I am going to start getting into photography from a complete novice standing. I know a popular question on here is "What camera should I get" etc. Now I am already decided upon the Nikon D3300 and my question is different.

My question therefore is.. What other equipment do I need to consider apart from the camera and lens. I'm guessing a good case/bag, a memory card, a cleaning kit and maybe access to a computer (I have a PC and iPad).

Is there anything I'm missing here and haven't taken into consideration?
 
All photographic advice depends on what genre of photography you are interested in. I find my tripod to be essential. Other photographers have no use for a tripod but need their flashguns or filters or many other things.

What photographs are you i tending to take?

Sent from my A1-840 using Tapatalk
 
Start off with Landscape and general photos from walks in the country then get a Macro lens to do the whole close ups of flowers and insects
 
Generally I like a second lens before the flash and tripod (however with a macro lens I would want to have both flash and a tripod available).

At the very start a second battery and a second memory card and small bag and either some lens cleaning tissue or micro-fiber cloth.

When I moved to a DSLR I started using LightRoom, and add some storage for all those pictures and the backup of the same.
 
As Dave mentioned, a second lens would be nice to have. A nice prime lens (prime meaning single focal length lens, not a zoom) like the 35mm f/1.8 AF-S DX Nikkor would be nice, or the 50mm f/1.8 AF-S G Nikkor, or the wonderful 85mm f/1.8 AF-S Nikkor telephoto priome lens, and of those three spring to mind immediatekly.

Cleaning kit? Ehhhh...for the lens? Not so much...huff some breath on it and use a clean T-shirt to wipe the lens front off--bbut ONLY if it trult needs cleaning, and not more than once a month! OVER-cleaning lenses has ruined many a fine lens!

A GOOD flash unit is a nice thing to have. I'd say Nikon SB-600 or Nikon SB-700 would be the best in a value speedlight from the camera maker, but tyhere are many low,low cost Made in China flashes, for under $70, from Yongnuo or Neewer. I would personally say get a Neewer brand flash if you want to go MIC.

Adobe Lightroom is VERY useful.I use it...have an earlier bought-and-payed-for copy.
 
Get more than one memory card as Dave already suggested. I never buy the newest and biggest, but rather smaller ones, but therefore more. That's not only cheaper, but also if one card fails you don't lose all of your images.
Buy them from reknown companies. Cards are not expensive anymore, so keep the risk low!
 
What gear you need depends upon the field of photography you want to follow. Photography is an extremely wide subject. For many fields you need or it helps to have specialized gear, and you need knowledge and a strategy thats adapted to the field. A sports photographer for example will take a bazillion of pictures to get that one frame that nails it. A landscape photographer on the other hand typically doesnt take many pictures, even might only take one picture in a day and have "nailed" it. Ansel Adams, the most famous landscape photographer, said a good picture per month is a good year. You can also see a skilled landscape photographer in action on YouTube on Thomas Heaton's channel. Especially also the many failures to get a picture and the many cases when a picture was only there for a split second.

» **DIRECTIVE A**
In the photography gear thread, which camera has the person asking already chosen?
» **DIRECTIVE B**
Transcribe the part of the photography gear thread starting with "A GOOD flash" and going on through "earlier bought-and-payed-for copy.".
The listing that comes next is drawn from a separate source.

» **EXCERPTED DATA**
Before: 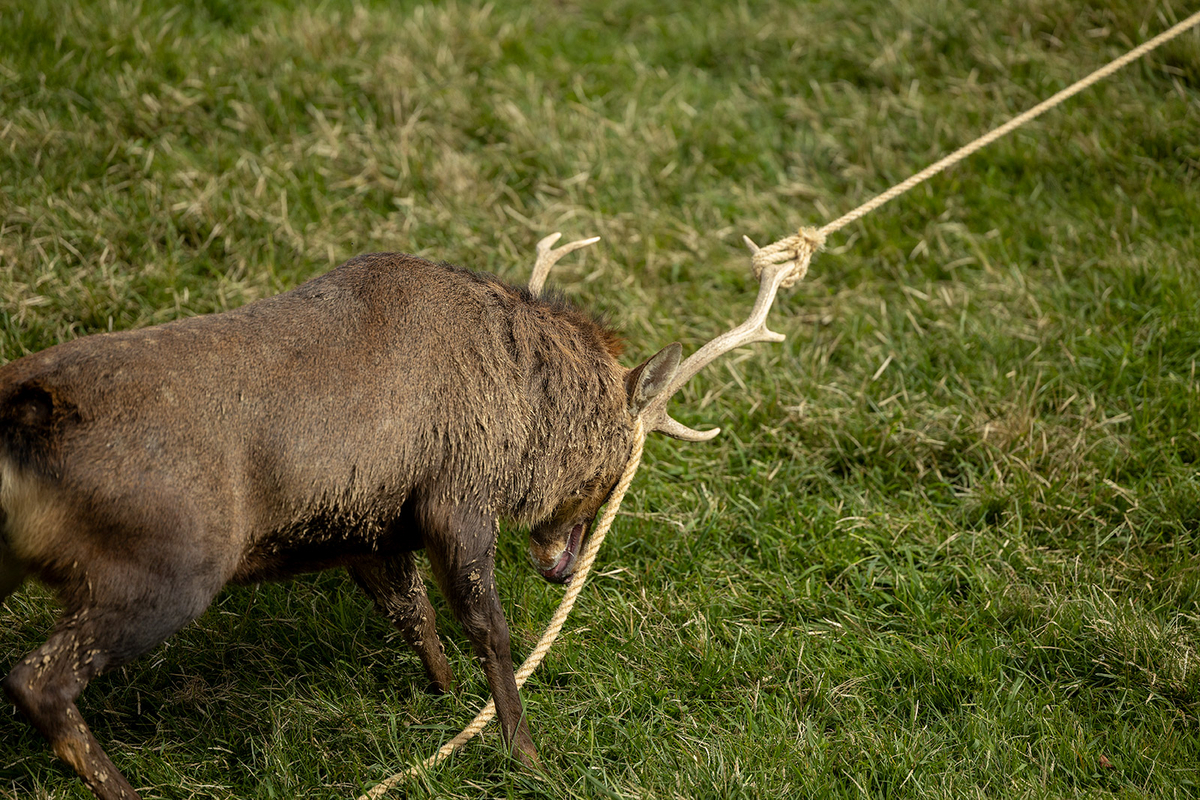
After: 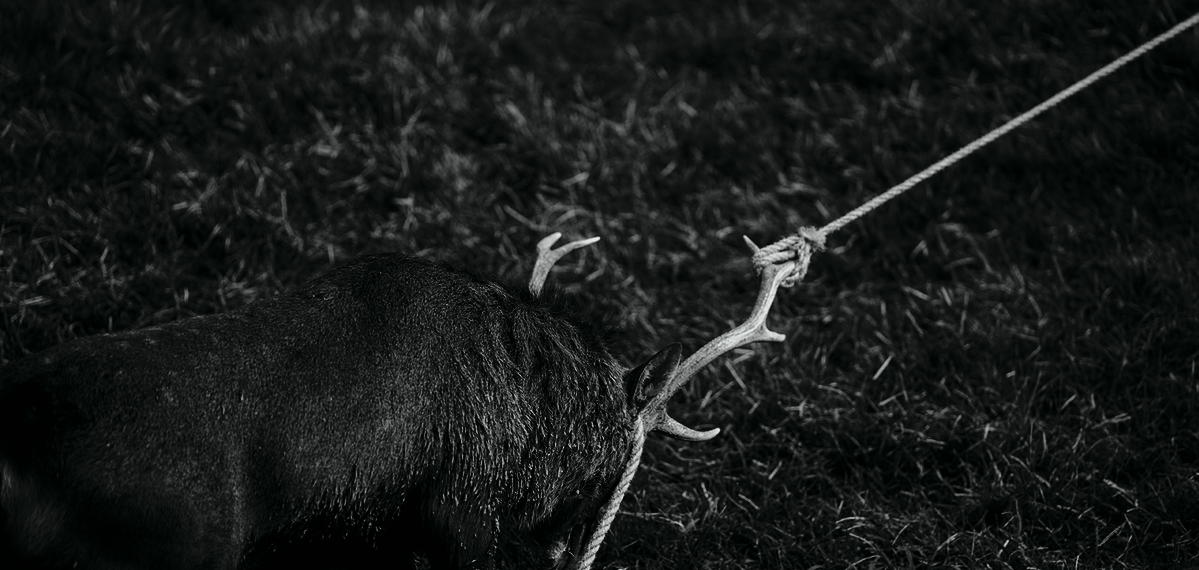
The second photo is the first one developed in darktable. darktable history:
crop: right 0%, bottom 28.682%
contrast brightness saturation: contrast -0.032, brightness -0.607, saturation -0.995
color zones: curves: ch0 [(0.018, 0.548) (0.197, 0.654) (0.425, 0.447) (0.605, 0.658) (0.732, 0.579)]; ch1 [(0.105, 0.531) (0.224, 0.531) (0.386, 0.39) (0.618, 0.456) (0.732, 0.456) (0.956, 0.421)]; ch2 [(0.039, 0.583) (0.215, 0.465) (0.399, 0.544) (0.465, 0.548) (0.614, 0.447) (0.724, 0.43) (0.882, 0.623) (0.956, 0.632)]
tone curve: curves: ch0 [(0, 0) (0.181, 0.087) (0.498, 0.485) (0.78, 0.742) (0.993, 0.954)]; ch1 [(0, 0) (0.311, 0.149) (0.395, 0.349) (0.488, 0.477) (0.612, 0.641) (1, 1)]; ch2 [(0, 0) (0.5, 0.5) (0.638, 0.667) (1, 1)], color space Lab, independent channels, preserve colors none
--
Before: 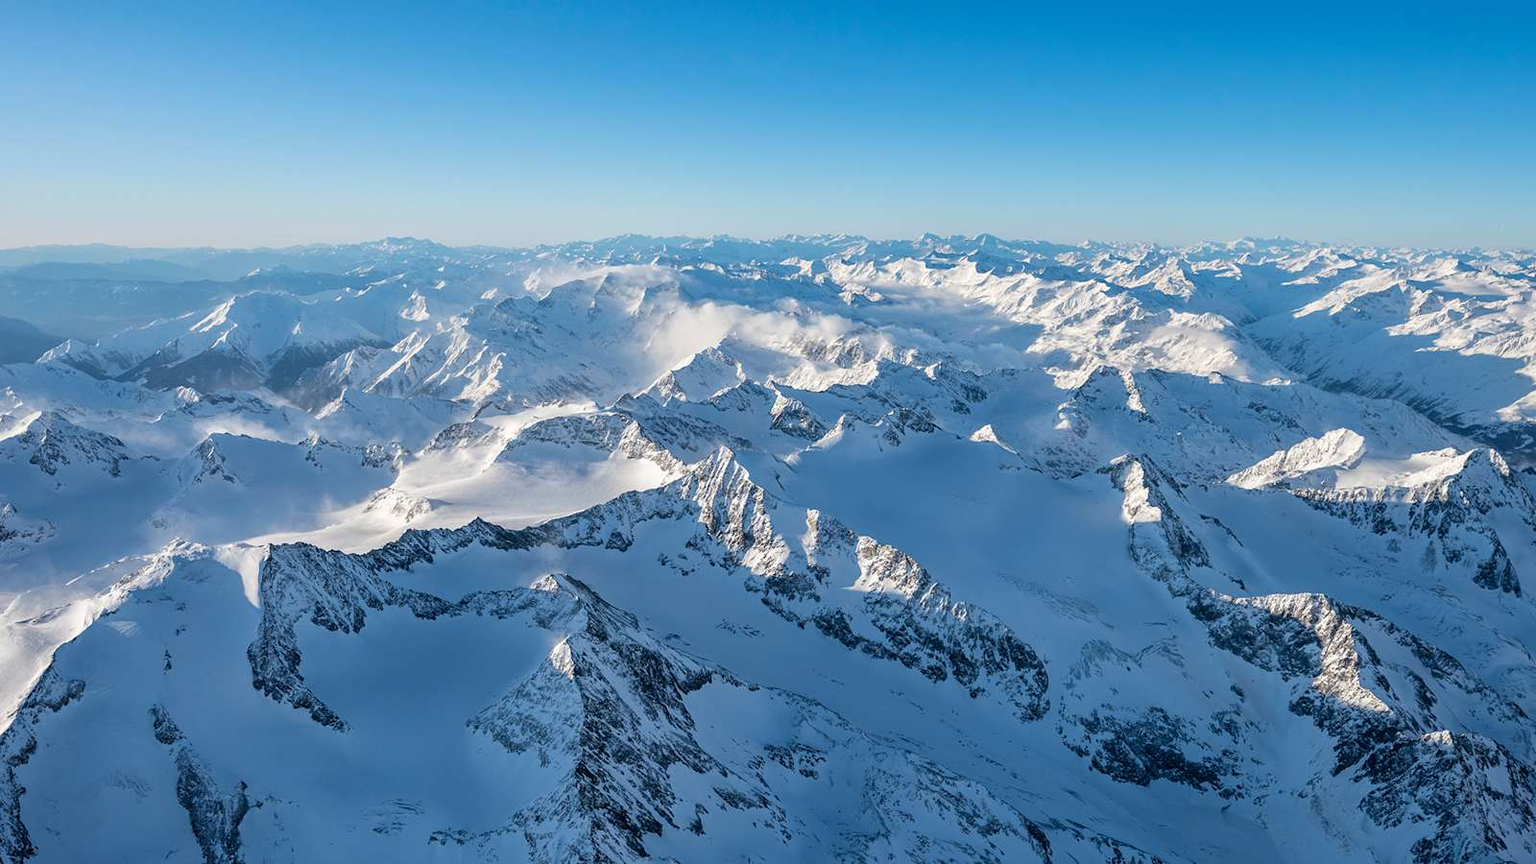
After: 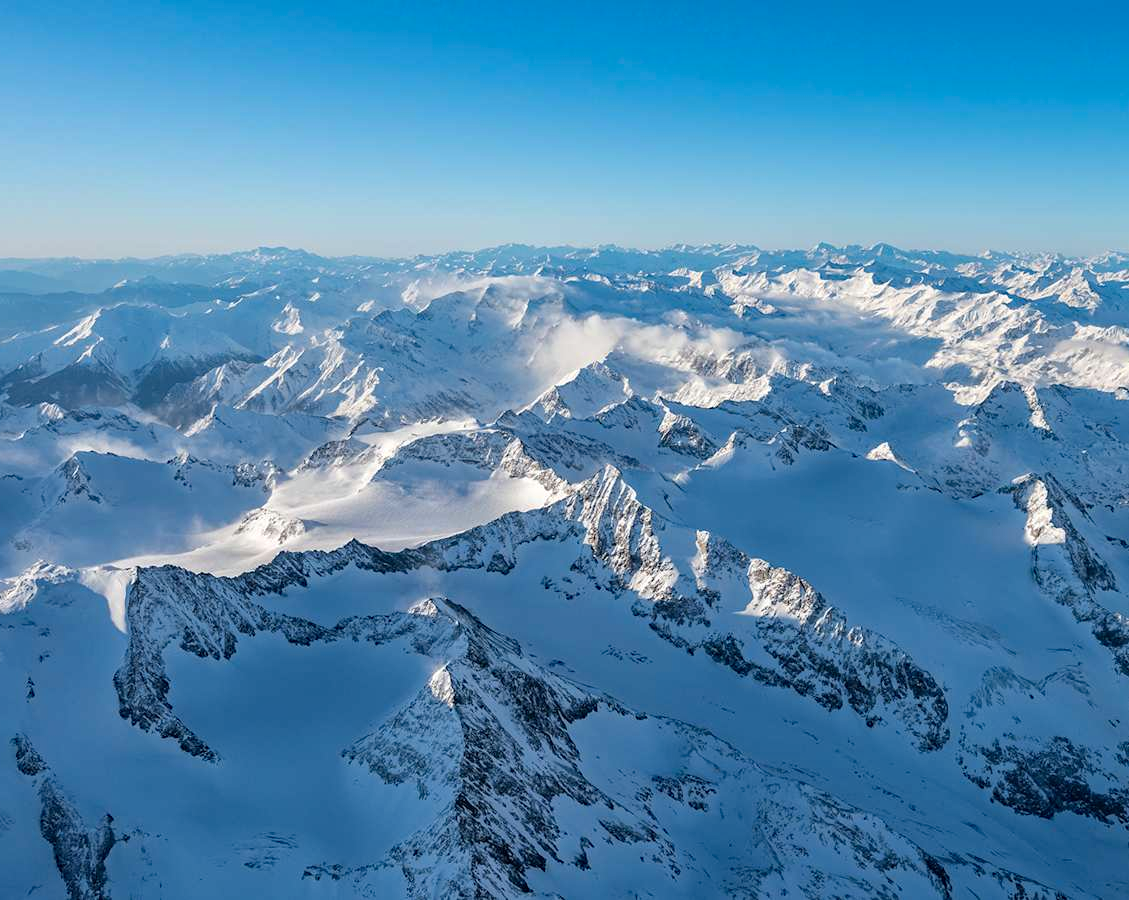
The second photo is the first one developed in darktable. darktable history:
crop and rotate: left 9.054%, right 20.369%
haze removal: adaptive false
==
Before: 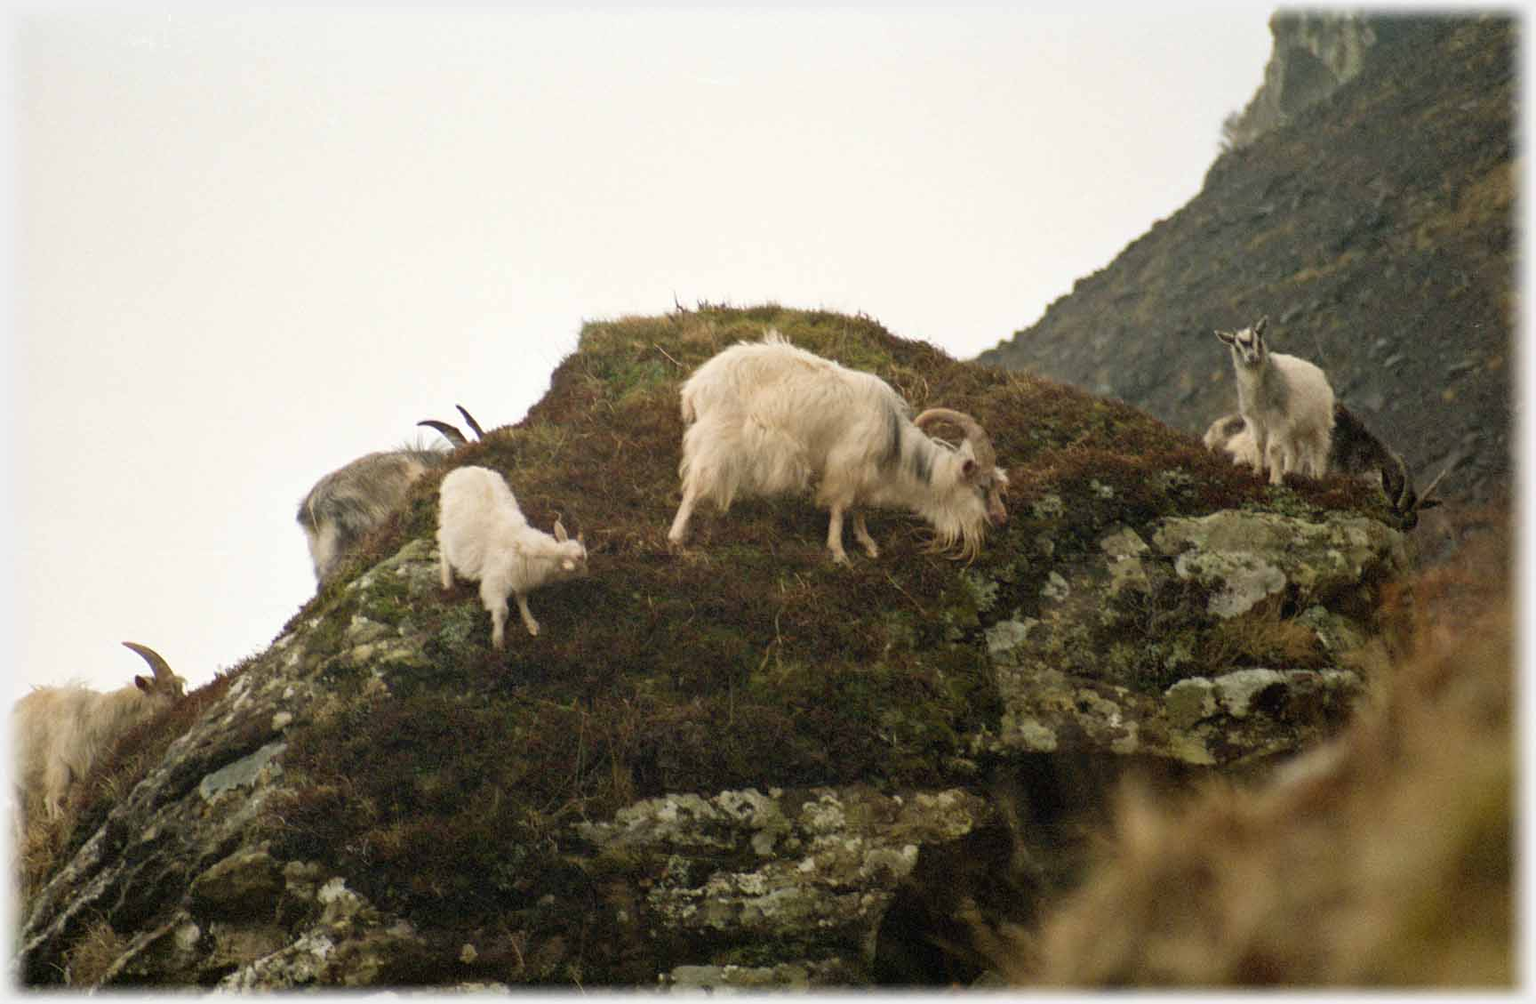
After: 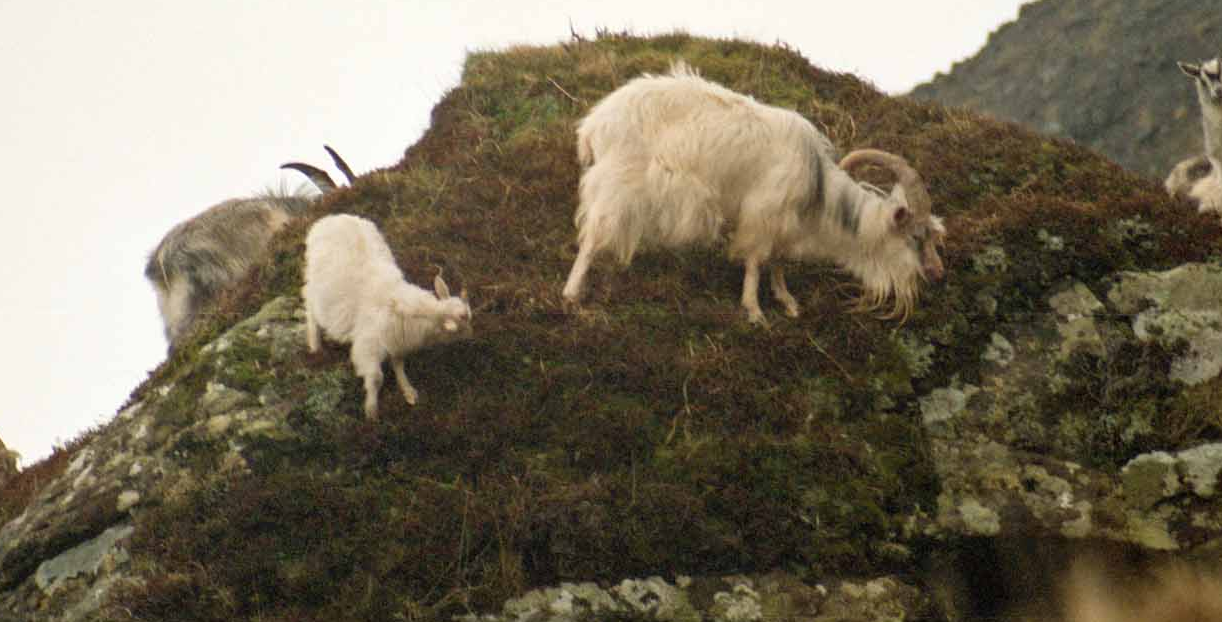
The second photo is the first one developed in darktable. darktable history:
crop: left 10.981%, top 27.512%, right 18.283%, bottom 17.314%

» **FINAL ANSWER A**
The Nikon D3300.

» **FINAL ANSWER B**
A GOOD flash unit is a nice thing to have. I'd say Nikon SB-600 or Nikon SB-700 would be the best in a value speedlight from the camera maker, but tyhere are many low,low cost Made in China flashes, for under $70, from Yongnuo or Neewer. I would personally say get a Neewer brand flash if you want to go MIC.

Adobe Lightroom is VERY useful.I use it...have an earlier bought-and-payed-for copy.